Is this even mathematically possible? I struggled with the answer. If we were to take the toy and manufacture it larger, would it travel any faster? What if we made it smaller? Wouldn’t that make the “scaled speed” even more impressive?

For that matter, what quantities are “scale-able”? I know I can scale lengths and distances, but what about temperatures? Is a smaller iceberg any less warm? Do we predict the temperature of a piece of ice by its size?

What about force? Don’t storms become more violent as they grow?

The whole concept of scaling speed threw me off. The problem had interesting applications to the classroom. If we assume that the unit used was “meters per hour” it is a simple conversion problem. If we allow the scaling of speed, we should be able to predict the toy’s size if given specifications on similar, existing racing vehicles.

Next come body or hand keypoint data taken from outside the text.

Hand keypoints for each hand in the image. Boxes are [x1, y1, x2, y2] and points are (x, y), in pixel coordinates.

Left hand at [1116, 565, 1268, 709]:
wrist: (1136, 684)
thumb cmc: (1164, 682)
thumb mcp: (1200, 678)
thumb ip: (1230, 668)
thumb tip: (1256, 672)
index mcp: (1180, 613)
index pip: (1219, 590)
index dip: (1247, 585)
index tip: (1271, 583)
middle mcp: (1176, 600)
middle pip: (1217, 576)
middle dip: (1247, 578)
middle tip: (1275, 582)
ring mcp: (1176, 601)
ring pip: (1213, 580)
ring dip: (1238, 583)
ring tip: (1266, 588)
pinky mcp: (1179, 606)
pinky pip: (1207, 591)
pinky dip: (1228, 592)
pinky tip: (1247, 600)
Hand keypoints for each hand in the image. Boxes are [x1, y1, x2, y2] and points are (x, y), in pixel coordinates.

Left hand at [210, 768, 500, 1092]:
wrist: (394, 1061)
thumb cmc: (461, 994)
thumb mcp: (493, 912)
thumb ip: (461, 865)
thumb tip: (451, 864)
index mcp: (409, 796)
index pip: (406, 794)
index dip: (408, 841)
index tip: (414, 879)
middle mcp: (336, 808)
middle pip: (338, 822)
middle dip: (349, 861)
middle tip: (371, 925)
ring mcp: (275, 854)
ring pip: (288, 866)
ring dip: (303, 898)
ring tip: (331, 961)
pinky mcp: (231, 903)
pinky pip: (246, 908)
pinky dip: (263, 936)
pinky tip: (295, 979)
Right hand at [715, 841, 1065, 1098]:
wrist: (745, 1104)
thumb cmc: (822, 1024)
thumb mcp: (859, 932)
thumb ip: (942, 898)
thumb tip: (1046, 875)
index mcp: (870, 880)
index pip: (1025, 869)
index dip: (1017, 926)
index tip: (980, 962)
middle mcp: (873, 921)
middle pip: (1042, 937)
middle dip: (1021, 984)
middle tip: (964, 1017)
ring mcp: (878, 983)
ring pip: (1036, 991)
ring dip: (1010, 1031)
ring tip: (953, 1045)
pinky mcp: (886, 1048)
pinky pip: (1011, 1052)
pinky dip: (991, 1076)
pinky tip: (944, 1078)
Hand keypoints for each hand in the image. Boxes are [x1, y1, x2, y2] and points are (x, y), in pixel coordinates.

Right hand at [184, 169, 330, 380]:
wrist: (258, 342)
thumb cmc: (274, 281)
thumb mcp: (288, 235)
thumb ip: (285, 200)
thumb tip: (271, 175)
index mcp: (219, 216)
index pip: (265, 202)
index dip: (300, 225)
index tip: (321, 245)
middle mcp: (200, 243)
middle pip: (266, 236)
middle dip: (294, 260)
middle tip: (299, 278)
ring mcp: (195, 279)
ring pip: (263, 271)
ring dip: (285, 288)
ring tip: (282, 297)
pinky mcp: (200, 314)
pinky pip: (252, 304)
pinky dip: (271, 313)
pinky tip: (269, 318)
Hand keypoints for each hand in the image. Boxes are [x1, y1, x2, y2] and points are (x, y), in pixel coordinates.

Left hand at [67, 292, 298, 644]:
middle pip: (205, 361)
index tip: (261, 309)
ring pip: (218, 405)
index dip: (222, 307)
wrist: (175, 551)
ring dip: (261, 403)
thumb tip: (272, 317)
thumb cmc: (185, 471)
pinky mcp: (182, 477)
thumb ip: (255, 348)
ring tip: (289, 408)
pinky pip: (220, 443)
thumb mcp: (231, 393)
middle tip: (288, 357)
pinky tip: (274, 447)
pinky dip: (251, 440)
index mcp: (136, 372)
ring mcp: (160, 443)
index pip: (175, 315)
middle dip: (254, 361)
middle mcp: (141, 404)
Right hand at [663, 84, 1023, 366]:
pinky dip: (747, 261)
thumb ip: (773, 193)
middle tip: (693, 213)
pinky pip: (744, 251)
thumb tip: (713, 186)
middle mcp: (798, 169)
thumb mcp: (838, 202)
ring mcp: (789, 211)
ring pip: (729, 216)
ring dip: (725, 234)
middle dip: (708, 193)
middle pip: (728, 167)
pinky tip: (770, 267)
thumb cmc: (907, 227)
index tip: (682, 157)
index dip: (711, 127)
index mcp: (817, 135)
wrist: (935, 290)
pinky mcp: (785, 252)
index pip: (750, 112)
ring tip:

Curriculum aside, is scaling speed legal? If it is, why do we care? Is there any quantity that cannot be scaled? Seems like too much thought for morning cartoons.

NatBanting

## 4 replies on “On a Smaller Scale”

I have to get all 60 of these!!!! I love fast toys!!! I've never thought of speed as scaleable in this context either. I want to think it's proportional to the mass of the toy car. "Size" is a vague term to me because I'm not sure if it's volume or mass we're referring to. Thanks, Nat.

Love!

When I think of scale speed, I think of being in an airplane. When I look down at cars they seem to be crawling by. That's what I think of as scaled speed. Since the cars in the airplane look maybe 1cm tall (scale to what 3-4 m?) and they travel what looks to me like a foot (but is really more like 100-200 m) in a span of a 5-10 seconds. Well 1/5 ft/s is a scaled speed of what is really happening.

Does that make sense? I know it does in my mind, and I am extremely tired right now.

@Fawn Great point. Scaling according to mass must yield a must greater scale factor due to materials used. What about surface area? Can we figure out what they are actually scaling by looking at real world prototypes?

@MrPicc I get your analogy. I wonder if it holds. Does a car that looks 1/100th of its size actually appear to be travelling exactly 1/100th of its speed? Worth investigating.